Die jährlichen Ertragsschwankungen beim Sommerhafer liegen gegenüber den anderen Sommergetreidearten höher. Dieses unterstreicht die sehr starke Witterungsabhängigkeit des Hafers, insbesondere von den Niederschlägen. Eine möglichst frühe Saat, im Rheinland ab Mitte Februar, wenn es die Bodenverhältnisse erlauben, in ein trockenes, feinkrümeliges, gut abgesetztes Saatbett, sollte angestrebt werden. Die Winterfeuchtigkeit und die noch herrschenden kurzen Tageslängen können dann noch für eine ausreichende Bestockung und Bestandesdichteetablierung optimal genutzt werden. Die Aussaatstärke muss sich an Standortgüte, Saatzeit und Saatbettzustand orientieren und bewegt sich zwischen 280 und maximal 380 Körnern je m 2. Aus Qualitätsgründen darf die Bestandesdichte nicht überzogen werden. Wie Tabelle 2 ausweist, reichen Bestandesdichten zwischen 350 und 430 rispentragende Halme je m 2 aus.

Eine zweimalige Stickstoff-Düngung für hohe Erträge und Qualitäten ist genug. Als vorteilhaft erweist sich das flache Einarbeiten der ersten Stickstoffgabe in die Krume kurz vor der Saat, wenn witterungsbedingt die Saat erst später erfolgt und/oder mit längerer Trockenheit nach der Saat zu rechnen ist. Darüber ist gewährleistet, dass der Stickstoff den auflaufenden Pflanzen witterungsunabhängig schneller zur Verfügung steht. Angesichts der kurzen Vegetationszeit ist eine frühzeitige gesicherte pflanzenverfügbare Stickstoffversorgung besonders wichtig. Der Hafer verfügt über ein leistungsfähiges und stark verzweigtes Wurzelsystem. Eine Stickstoffüberversorgung kann daher leicht zu ertrags- und qualitätsmindernden Verlusten durch Lager führen. Die Standfestigkeitssicherung in EC 33 bis 37 mit Cycocel ist in der Regel eine wirtschaftliche und ertragssichernde Maßnahme, vor allem auf den besseren Standorten.

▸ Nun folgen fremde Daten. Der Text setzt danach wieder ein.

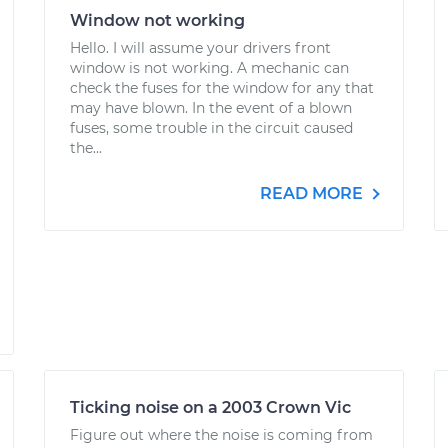
Window not working
Hello. I will assume your drivers front
window is not working. A mechanic can
check the fuses for the window for any that
may have blown. In the event of a blown
fuses, some trouble in the circuit caused
the...
READ MORE
Ticking noise on a 2003 Crown Vic
Figure out where the noise is coming from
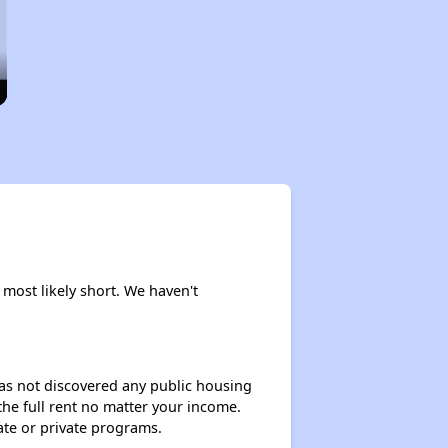
 most likely short. We haven't
 has not discovered any public housing
 the full rent no matter your income.
ate or private programs.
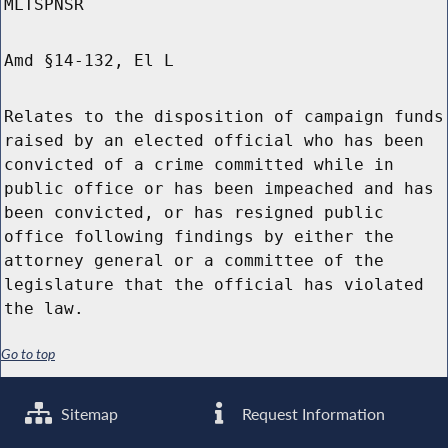
MLTSPNSR
Amd §14-132, El L
Relates to the disposition of campaign funds
raised by an elected official who has been
convicted of a crime committed while in
public office or has been impeached and has
been convicted, or has resigned public
office following findings by either the
attorney general or a committee of the
legislature that the official has violated
the law.
Go to top
Sitemap
Request Information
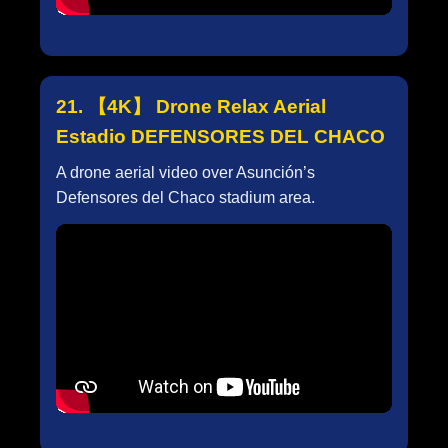
21. 【4K】 Drone Relax Aerial
Estadio DEFENSORES DEL CHACO
A drone aerial video over Asunción’s
Defensores del Chaco stadium area.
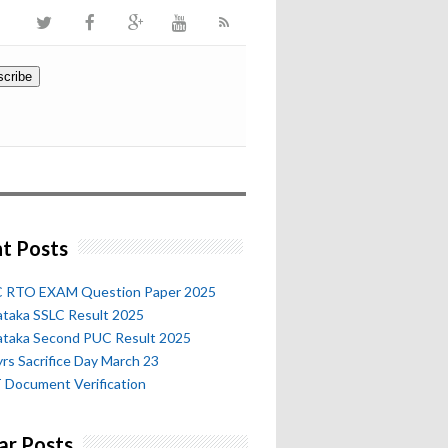
t Posts
 RTO EXAM Question Paper 2025
ataka SSLC Result 2025
ataka Second PUC Result 2025
rs Sacrifice Day March 23
 Document Verification
ar Posts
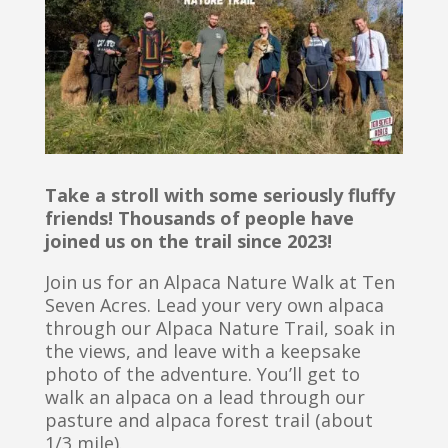
Take a stroll with some seriously fluffy
friends! Thousands of people have
joined us on the trail since 2023!
Join us for an Alpaca Nature Walk at Ten
Seven Acres. Lead your very own alpaca
through our Alpaca Nature Trail, soak in
the views, and leave with a keepsake
photo of the adventure. You’ll get to
walk an alpaca on a lead through our
pasture and alpaca forest trail (about
1/3 mile).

Beim Einsatz eines Fungizids ist der aktuelle Zulassungsstand zu beachten. Speziell für Hafer ist er sehr eingeschränkt. Aus der Tabelle 5 wird deutlich, dass bei den empfohlenen Sorten je nach Jahr größere Krankheitskalamitäten auftreten können. Nur dann zeigt sich ein Fungizideinsatz auch tatsächlich wirtschaftlich. Es ist in diesem Zusammenhang aber auch das Marktpreisniveau bei der Intensitätsfrage zu beachten. Bei niedrigeren Erzeugerpreisen erhöht sich der wirtschaftlich notwendige Mindestmehrertrag. Dieses bedeutet, dass sich bei sehr niedrigen Marktpreisen eine höhere Intensität nur selten wirtschaftlich lohnt. Zu beachten ist beim Hafer die starke Ertragsreaktion gegenüber Blattlausbefall (Haferröte und Verzwergung). Hier sollten sofort bei Befallsermittlung entsprechende Insektizide zum Einsatz kommen.